Mentre le citochinine hanno generalmente un potere riduttivo le auxine incrementano il Psa. Infine piante soggette a stress idrici hanno mostrato sintomi più gravi ed evidenti della malattia. E' inoltre da segnalare che i tagli di potatura rimangono infettabili per 32 giorni, rendendo necessario un intervento di difesa per prevenire la penetrazione del batterio. Siamo certi che per limitare la presenza del Psa sugli impianti di kiwi sia necessaria una gestione agronomica del frutteto che tenga conto di diversi fattori che concorrono a ridurre l'incidenza e la diffusione del patogeno".
"Sono state eseguite diverse prove, in condizioni controllate, su diversi tipi di prodotti - spiega Marcella Collina, del DipSA dell'Università di Bologna -. Tra i prodotti a base di microelementi abbiamo riscontrato risultati interessanti con il Blossom protect (a base di Aureobasidium pullulanus). Tra i disinfettanti il migliore è risultato il Verdeviva (Acqua idrolizzata), soprattutto se usato in post-inoculo. Buoni i risultati dei prodotti a base di microrganismi, anche se è necessario eseguire ulteriori test per poter validare al meglio il lavoro svolto".
"Siamo in una fase di work in progress - spiega Massimo Scannavini, Astra Innovazione e sviluppo -, ma possiamo dire che i composti del rame e il Bion (Acibenzolar-S-Methyl) continuano ad avere un ruolo importante per combattere il Psa. Risultati interessanti anche per l’Endophit e il Kodens Cu (Rame + matrice polimerica polisaccaridica)”.

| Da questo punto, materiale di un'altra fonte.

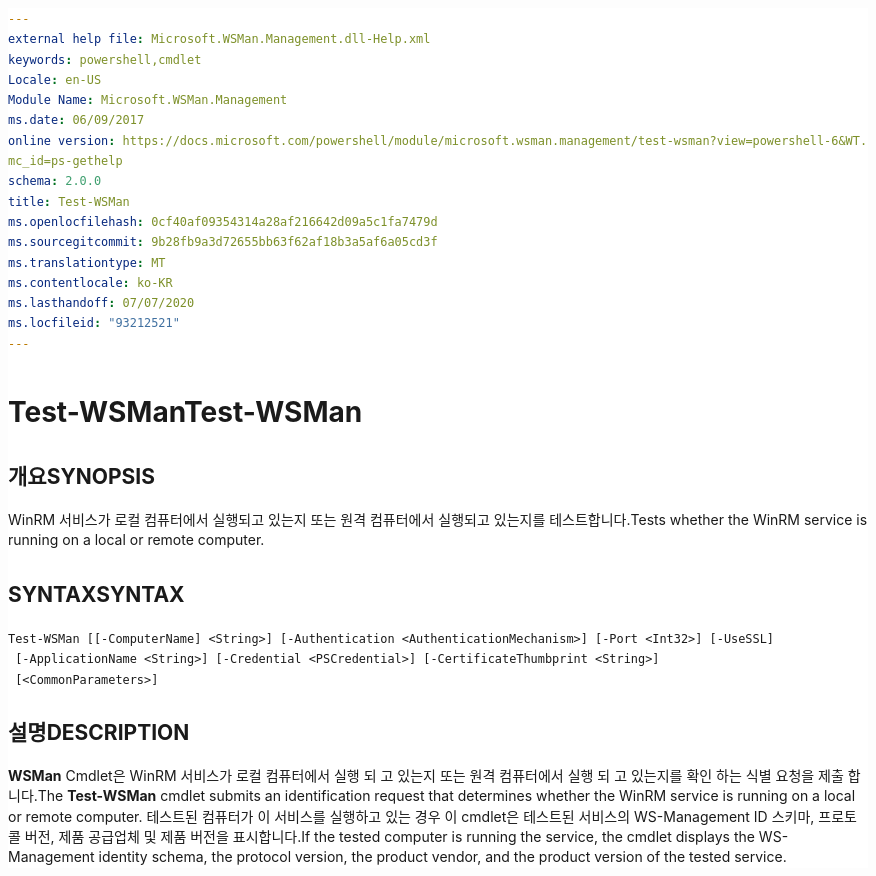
 ```yaml
---
external help file: Microsoft.WSMan.Management.dll-Help.xml
keywords: powershell,cmdlet
Locale: en-US
Module Name: Microsoft.WSMan.Management
ms.date: 06/09/2017
online version: https://docs.microsoft.com/powershell/module/microsoft.wsman.management/test-wsman?view=powershell-6&WT.mc_id=ps-gethelp
schema: 2.0.0
title: Test-WSMan
ms.openlocfilehash: 0cf40af09354314a28af216642d09a5c1fa7479d
ms.sourcegitcommit: 9b28fb9a3d72655bb63f62af18b3a5af6a05cd3f
ms.translationtype: MT
ms.contentlocale: ko-KR
ms.lasthandoff: 07/07/2020
ms.locfileid: "93212521"
---
```

# <span data-ttu-id="85c84-103">Test-WSMan</span><span class="sxs-lookup"><span data-stu-id="85c84-103">Test-WSMan</span></span>

## <span data-ttu-id="85c84-104">개요</span><span class="sxs-lookup"><span data-stu-id="85c84-104">SYNOPSIS</span></span>
<span data-ttu-id="85c84-105">WinRM 서비스가 로컬 컴퓨터에서 실행되고 있는지 또는 원격 컴퓨터에서 실행되고 있는지를 테스트합니다.</span><span class="sxs-lookup"><span data-stu-id="85c84-105">Tests whether the WinRM service is running on a local or remote computer.</span></span>

## <span data-ttu-id="85c84-106">SYNTAX</span><span class="sxs-lookup"><span data-stu-id="85c84-106">SYNTAX</span></span>

```
Test-WSMan [[-ComputerName] <String>] [-Authentication <AuthenticationMechanism>] [-Port <Int32>] [-UseSSL]
 [-ApplicationName <String>] [-Credential <PSCredential>] [-CertificateThumbprint <String>]
 [<CommonParameters>]
```

## <span data-ttu-id="85c84-107">설명</span><span class="sxs-lookup"><span data-stu-id="85c84-107">DESCRIPTION</span></span>

<span data-ttu-id="85c84-108">**WSMan** Cmdlet은 WinRM 서비스가 로컬 컴퓨터에서 실행 되 고 있는지 또는 원격 컴퓨터에서 실행 되 고 있는지를 확인 하는 식별 요청을 제출 합니다.</span><span class="sxs-lookup"><span data-stu-id="85c84-108">The **Test-WSMan** cmdlet submits an identification request that determines whether the WinRM service is running on a local or remote computer.</span></span>
<span data-ttu-id="85c84-109">테스트된 컴퓨터가 이 서비스를 실행하고 있는 경우 이 cmdlet은 테스트된 서비스의 WS-Management ID 스키마, 프로토콜 버전, 제품 공급업체 및 제품 버전을 표시합니다.</span><span class="sxs-lookup"><span data-stu-id="85c84-109">If the tested computer is running the service, the cmdlet displays the WS-Management identity schema, the protocol version, the product vendor, and the product version of the tested service.</span></span>
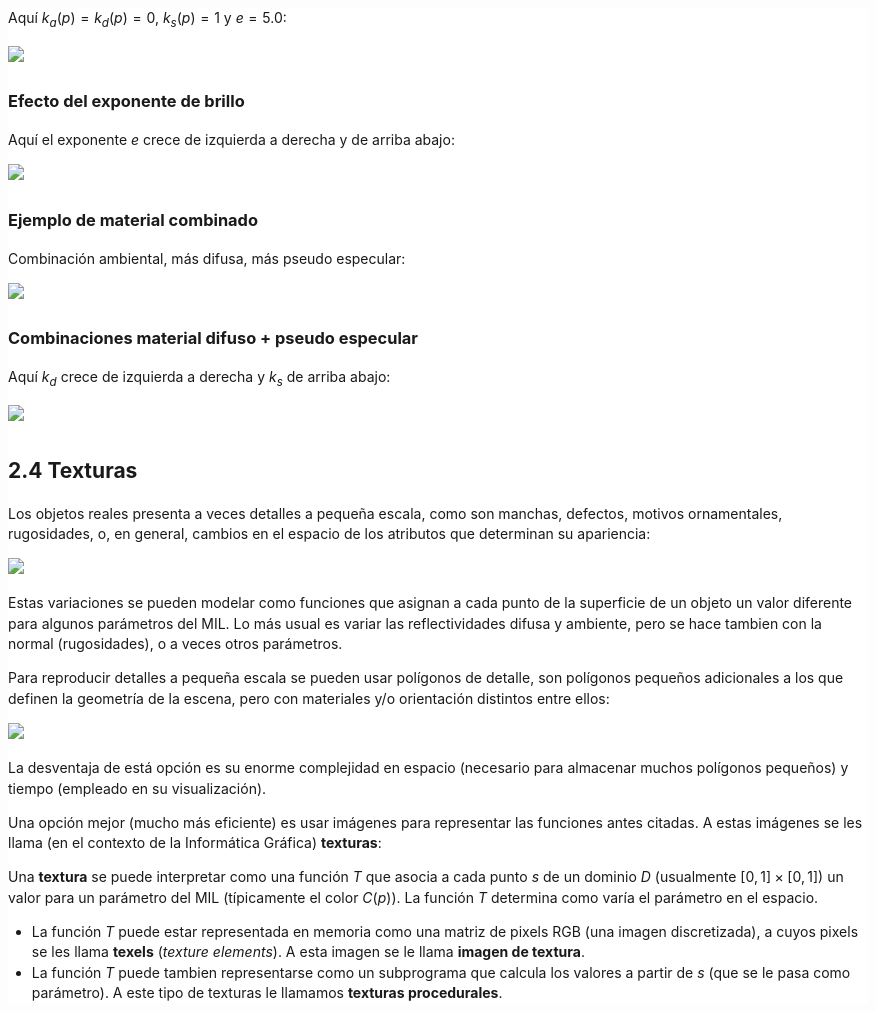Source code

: Aquí $k_a(p) = k_d(p) = 0$, $k_s(p) = 1$ y $e = 5.0$:

![](./resources/img54.png)

### Efecto del exponente de brillo

Aquí el exponente $e$ crece de izquierda a derecha y de arriba abajo:

![](./resources/img55.png)

### Ejemplo de material combinado

Combinación ambiental, más difusa, más pseudo especular:

![](./resources/img56.png)

### Combinaciones material difuso + pseudo especular

Aquí $k_d$ crece de izquierda a derecha y $k_s$ de arriba abajo:

![](./resources/img57.png)

## 2.4 Texturas

Los objetos reales presenta a veces detalles a pequeña escala, como son manchas, defectos, motivos ornamentales, rugosidades, o, en general, cambios en el espacio de los atributos que determinan su apariencia:

![](./resources/img58.png)

Estas variaciones se pueden modelar como funciones que asignan a cada punto de la superficie de un objeto un valor
diferente para algunos parámetros del MIL. Lo más usual es variar las reflectividades difusa y ambiente, pero se hace tambien con la normal (rugosidades), o a veces otros parámetros.

Para reproducir detalles a pequeña escala se pueden usar polígonos de detalle, son polígonos pequeños adicionales a los que definen la geometría de la escena, pero con materiales y/o orientación distintos entre ellos:

![](./resources/img59.png)

La desventaja de está opción es su enorme complejidad en espacio (necesario para almacenar muchos polígonos pequeños) y tiempo (empleado en su visualización).

Una opción mejor (mucho más eficiente) es usar imágenes para representar las funciones antes citadas. A estas imágenes se les llama (en el contexto de la Informática Gráfica) **texturas**:

Una **textura** se puede interpretar como una función $T$ que asocia a cada punto $s$ de un dominio $D$ (usualmente $[0, 1] \times [0, 1]$) un valor para un parámetro del MIL (típicamente el color $C(p)$). La función $T$ determina como varía el parámetro en el espacio.

- La función $T$ puede estar representada en memoria como una matriz de pixels RGB (una imagen discretizada), a cuyos pixels se les llama **texels** (_texture elements_). A esta imagen se le llama **imagen de textura**. 
- La función $T$ puede tambien representarse como un subprograma que calcula los valores a partir de $s$ (que se le pasa como parámetro). A este tipo de texturas le llamamos **texturas procedurales**.
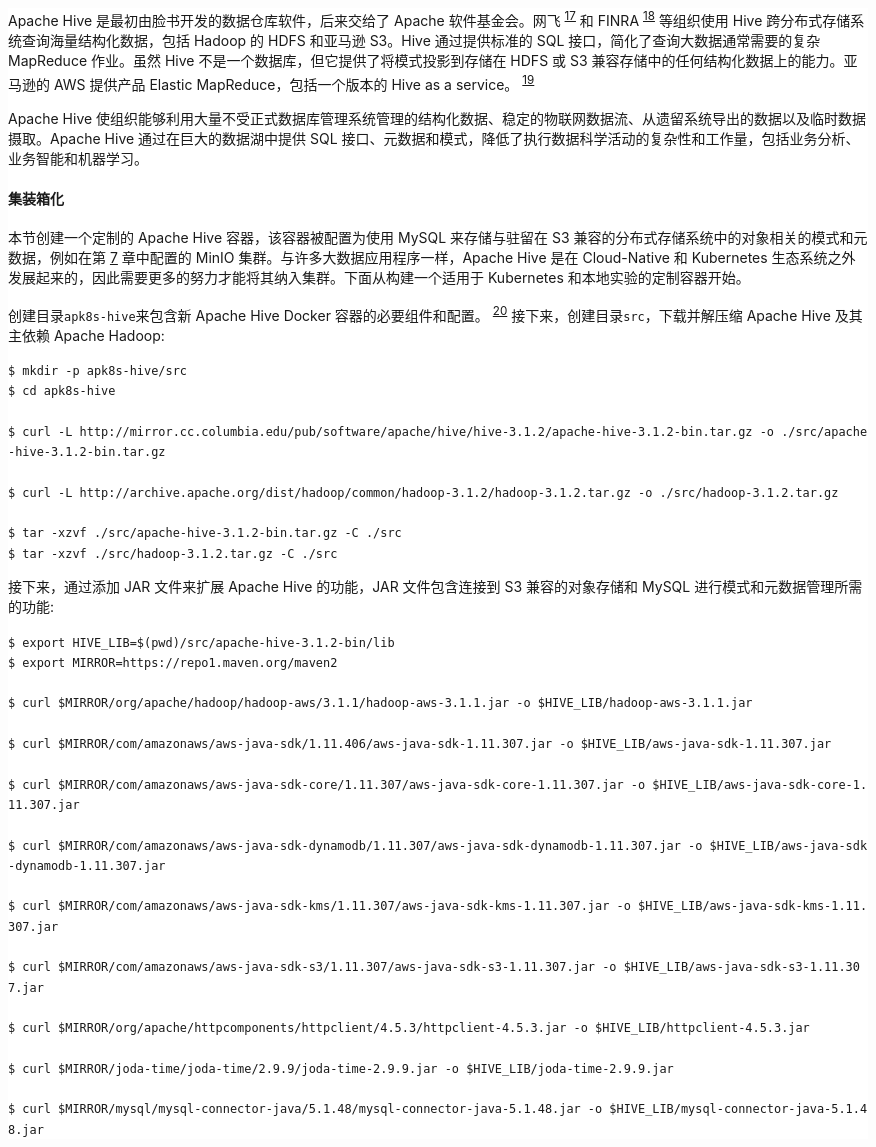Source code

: Apache Hive 是最初由脸书开发的数据仓库软件，后来交给了 Apache 软件基金会。网飞 <sup>[17](#Fn17)</sup> 和 FINRA <sup>[18](#Fn18)</sup> 等组织使用 Hive 跨分布式存储系统查询海量结构化数据，包括 Hadoop 的 HDFS 和亚马逊 S3。Hive 通过提供标准的 SQL 接口，简化了查询大数据通常需要的复杂 MapReduce 作业。虽然 Hive 不是一个数据库，但它提供了将模式投影到存储在 HDFS 或 S3 兼容存储中的任何结构化数据上的能力。亚马逊的 AWS 提供产品 Elastic MapReduce，包括一个版本的 Hive as a service。 <sup>[19](#Fn19)</sup>

Apache Hive 使组织能够利用大量不受正式数据库管理系统管理的结构化数据、稳定的物联网数据流、从遗留系统导出的数据以及临时数据摄取。Apache Hive 通过在巨大的数据湖中提供 SQL 接口、元数据和模式，降低了执行数据科学活动的复杂性和工作量，包括业务分析、业务智能和机器学习。

#### 集装箱化

本节创建一个定制的 Apache Hive 容器，该容器被配置为使用 MySQL 来存储与驻留在 S3 兼容的分布式存储系统中的对象相关的模式和元数据，例如在第 [7](07.html) 章中配置的 MinIO 集群。与许多大数据应用程序一样，Apache Hive 是在 Cloud-Native 和 Kubernetes 生态系统之外发展起来的，因此需要更多的努力才能将其纳入集群。下面从构建一个适用于 Kubernetes 和本地实验的定制容器开始。

创建目录`apk8s-hive`来包含新 Apache Hive Docker 容器的必要组件和配置。 <sup>[20](#Fn20)</sup> 接下来，创建目录`src`，下载并解压缩 Apache Hive 及其主依赖 Apache Hadoop:

```
$ mkdir -p apk8s-hive/src
$ cd apk8s-hive

$ curl -L http://mirror.cc.columbia.edu/pub/software/apache/hive/hive-3.1.2/apache-hive-3.1.2-bin.tar.gz -o ./src/apache-hive-3.1.2-bin.tar.gz

$ curl -L http://archive.apache.org/dist/hadoop/common/hadoop-3.1.2/hadoop-3.1.2.tar.gz -o ./src/hadoop-3.1.2.tar.gz

$ tar -xzvf ./src/apache-hive-3.1.2-bin.tar.gz -C ./src
$ tar -xzvf ./src/hadoop-3.1.2.tar.gz -C ./src

```

接下来，通过添加 JAR 文件来扩展 Apache Hive 的功能，JAR 文件包含连接到 S3 兼容的对象存储和 MySQL 进行模式和元数据管理所需的功能:

```
$ export HIVE_LIB=$(pwd)/src/apache-hive-3.1.2-bin/lib
$ export MIRROR=https://repo1.maven.org/maven2

$ curl $MIRROR/org/apache/hadoop/hadoop-aws/3.1.1/hadoop-aws-3.1.1.jar -o $HIVE_LIB/hadoop-aws-3.1.1.jar

$ curl $MIRROR/com/amazonaws/aws-java-sdk/1.11.406/aws-java-sdk-1.11.307.jar -o $HIVE_LIB/aws-java-sdk-1.11.307.jar

$ curl $MIRROR/com/amazonaws/aws-java-sdk-core/1.11.307/aws-java-sdk-core-1.11.307.jar -o $HIVE_LIB/aws-java-sdk-core-1.11.307.jar

$ curl $MIRROR/com/amazonaws/aws-java-sdk-dynamodb/1.11.307/aws-java-sdk-dynamodb-1.11.307.jar -o $HIVE_LIB/aws-java-sdk-dynamodb-1.11.307.jar

$ curl $MIRROR/com/amazonaws/aws-java-sdk-kms/1.11.307/aws-java-sdk-kms-1.11.307.jar -o $HIVE_LIB/aws-java-sdk-kms-1.11.307.jar

$ curl $MIRROR/com/amazonaws/aws-java-sdk-s3/1.11.307/aws-java-sdk-s3-1.11.307.jar -o $HIVE_LIB/aws-java-sdk-s3-1.11.307.jar

$ curl $MIRROR/org/apache/httpcomponents/httpclient/4.5.3/httpclient-4.5.3.jar -o $HIVE_LIB/httpclient-4.5.3.jar

$ curl $MIRROR/joda-time/joda-time/2.9.9/joda-time-2.9.9.jar -o $HIVE_LIB/joda-time-2.9.9.jar

$ curl $MIRROR/mysql/mysql-connector-java/5.1.48/mysql-connector-java-5.1.48.jar -o $HIVE_LIB/mysql-connector-java-5.1.48.jar

```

“Gli studi epidemiologici sull’agente del cancro batterico dell’actinidia hanno dimostrato che il polline può veicolare la malattia - spiega Emiliano Stefani, Università di Modena e Reggio-Emilia -, soprattutto se distribuito attraverso soluzione acquosa (rispetto alla tecnica a secco) o in presenza di elevata umidità. I dati sono stati raccolti all’interno di prove eseguite in un campo sperimentale nella zona di Reggio-Emilia. Infine abbiamo constatato che il batterio può vivere su alcune piante infestanti (ortica, portulaca e tarassaco) all’interno e all’esterno dell’actinidieto. Questo potrebbe essere un elemento da tenere in considerazione nella corretta gestione dell’impianto e nella profilassi”.
"I frutti maturi raccolti non sono in grado di veicolare la malattia, sintomatici o asintomatici che siano - spiega Paola Minardi, DipSA dell'Università di Bologna -. Inoltre è importante ricordare che il batterio del Psa è endofita e sopravvive molto a lungo all’interno delle piante e dell’impianto. Per questo motivo possiamo avere piante perfettamente asintomatiche che dopo alcuni anni manifestano i sintomi della malattia. Questa caratteristica si ritrova anche nel materiale micropropagato. E’ quindi necessario creare un metodo diagnostico sicuro e veloce che permetta di individuare il batterio durante questa fase in modo tale che si abbia la certezza di partire, nella moltiplicazione vivaistica, da materiale sano".